Saturday, November 5, 2011

Stop Kvetching ...

It's hard to stop kvetching, Playing in Any Quarter -- the tasks are many for each. Indeed, as I think about it, my grandchildren and children have many more things to keep them busy .... Who to love ... How to behave ... Who to become ... Who to love ... How to behave ... and ... Who to become... all in some chronological repeating order. I don't know how many times it repeats; I think at least twice. I remember the dizziness of this process in myself, though I'm still working on/with Marsha, my first wife, the lady who has arisen with me and whom I've arisen with some 16,500 times, not including naps!

I have, like other Players who have been Blessed/Cursed with making it to the Fourth Quarter, gone through many incarnations ... a Poet Laureate called them "The Layers" in a poem he dated for his 95th birthday. Stanley Kunitz, too, recalled: "I have walked through many lives/some of them my own/and I am not who I was/though some principle of being/abides from which I struggle/not to stray." He wonders: "How shall the heart be reconciled/to its feast of losses?"
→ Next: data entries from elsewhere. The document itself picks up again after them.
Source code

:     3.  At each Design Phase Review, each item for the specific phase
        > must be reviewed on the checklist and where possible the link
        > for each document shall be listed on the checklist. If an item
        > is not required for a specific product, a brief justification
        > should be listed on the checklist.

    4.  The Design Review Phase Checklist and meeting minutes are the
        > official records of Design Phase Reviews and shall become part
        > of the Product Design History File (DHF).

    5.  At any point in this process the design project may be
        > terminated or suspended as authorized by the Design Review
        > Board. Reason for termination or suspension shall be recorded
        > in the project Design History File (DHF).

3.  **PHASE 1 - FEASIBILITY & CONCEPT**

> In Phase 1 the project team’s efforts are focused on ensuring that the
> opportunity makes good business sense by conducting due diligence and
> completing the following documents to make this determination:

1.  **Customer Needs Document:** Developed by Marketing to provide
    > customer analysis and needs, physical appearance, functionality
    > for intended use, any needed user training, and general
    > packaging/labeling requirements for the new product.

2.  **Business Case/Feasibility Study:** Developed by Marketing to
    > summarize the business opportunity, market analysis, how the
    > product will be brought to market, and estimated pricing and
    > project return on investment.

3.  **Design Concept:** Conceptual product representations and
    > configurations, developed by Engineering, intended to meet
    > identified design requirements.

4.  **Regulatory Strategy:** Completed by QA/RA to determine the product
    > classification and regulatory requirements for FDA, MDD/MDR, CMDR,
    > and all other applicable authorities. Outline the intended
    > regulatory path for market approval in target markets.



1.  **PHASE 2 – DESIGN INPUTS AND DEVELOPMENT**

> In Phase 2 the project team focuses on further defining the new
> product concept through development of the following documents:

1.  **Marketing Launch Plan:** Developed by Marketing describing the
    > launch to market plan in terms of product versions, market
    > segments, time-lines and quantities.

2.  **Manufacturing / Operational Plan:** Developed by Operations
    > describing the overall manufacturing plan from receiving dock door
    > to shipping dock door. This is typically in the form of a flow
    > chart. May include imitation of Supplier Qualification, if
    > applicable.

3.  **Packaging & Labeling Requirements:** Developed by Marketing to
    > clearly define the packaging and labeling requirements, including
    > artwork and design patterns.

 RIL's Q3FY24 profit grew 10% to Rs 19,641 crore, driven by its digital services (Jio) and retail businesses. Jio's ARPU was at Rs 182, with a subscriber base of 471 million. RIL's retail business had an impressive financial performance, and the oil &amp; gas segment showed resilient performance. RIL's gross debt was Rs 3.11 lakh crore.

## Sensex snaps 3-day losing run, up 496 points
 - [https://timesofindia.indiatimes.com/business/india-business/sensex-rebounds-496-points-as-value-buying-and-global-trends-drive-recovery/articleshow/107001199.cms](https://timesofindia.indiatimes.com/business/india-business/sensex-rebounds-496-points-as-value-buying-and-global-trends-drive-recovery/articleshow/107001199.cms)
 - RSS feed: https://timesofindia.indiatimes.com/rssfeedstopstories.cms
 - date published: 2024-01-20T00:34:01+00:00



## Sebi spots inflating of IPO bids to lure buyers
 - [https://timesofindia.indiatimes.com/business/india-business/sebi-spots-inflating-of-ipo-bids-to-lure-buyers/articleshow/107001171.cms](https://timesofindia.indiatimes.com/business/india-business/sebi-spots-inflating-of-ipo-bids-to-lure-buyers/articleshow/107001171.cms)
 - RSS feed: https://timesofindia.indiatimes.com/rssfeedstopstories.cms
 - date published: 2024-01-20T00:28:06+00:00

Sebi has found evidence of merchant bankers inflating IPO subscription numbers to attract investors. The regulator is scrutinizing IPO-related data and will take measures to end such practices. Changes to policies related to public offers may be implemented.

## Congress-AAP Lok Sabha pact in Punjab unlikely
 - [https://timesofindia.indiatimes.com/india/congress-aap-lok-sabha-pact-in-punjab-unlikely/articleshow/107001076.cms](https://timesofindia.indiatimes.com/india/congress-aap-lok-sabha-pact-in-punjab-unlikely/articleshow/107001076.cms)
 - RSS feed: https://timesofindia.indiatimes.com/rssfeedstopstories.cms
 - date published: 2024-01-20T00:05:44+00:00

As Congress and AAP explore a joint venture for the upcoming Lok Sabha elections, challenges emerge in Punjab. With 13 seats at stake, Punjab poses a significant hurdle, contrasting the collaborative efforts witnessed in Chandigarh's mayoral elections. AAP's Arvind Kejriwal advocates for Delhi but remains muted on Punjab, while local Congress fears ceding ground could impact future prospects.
For Kunitz, he had a "nimbus clouded voice" directing him to '"Live among the layers/not on the litter."' I think some Popular Psychologists call this "getting on with life." Kunitz can no longer be asked what he meant and his contemporary Archibald Macleish, once Librarian of the US Congress, already warned us "That a poem does not mean/A poem is," but I don't think Macleish, himself, was recommending against finding our own meanings in others' words.

For me, the call to "Live among the Layers" is a recall to remember all the incarnations ... of those we loved and of who we became and, perchance, to smile about how we behaved. Happy/Sad are the recollections.

Happy/Sad are the choices we make Playing in each Quarter.

There's that other voice that may speak to my kids and grandkids ... "Kvetch! ... Don't Kvetch ... but remember to Dance!"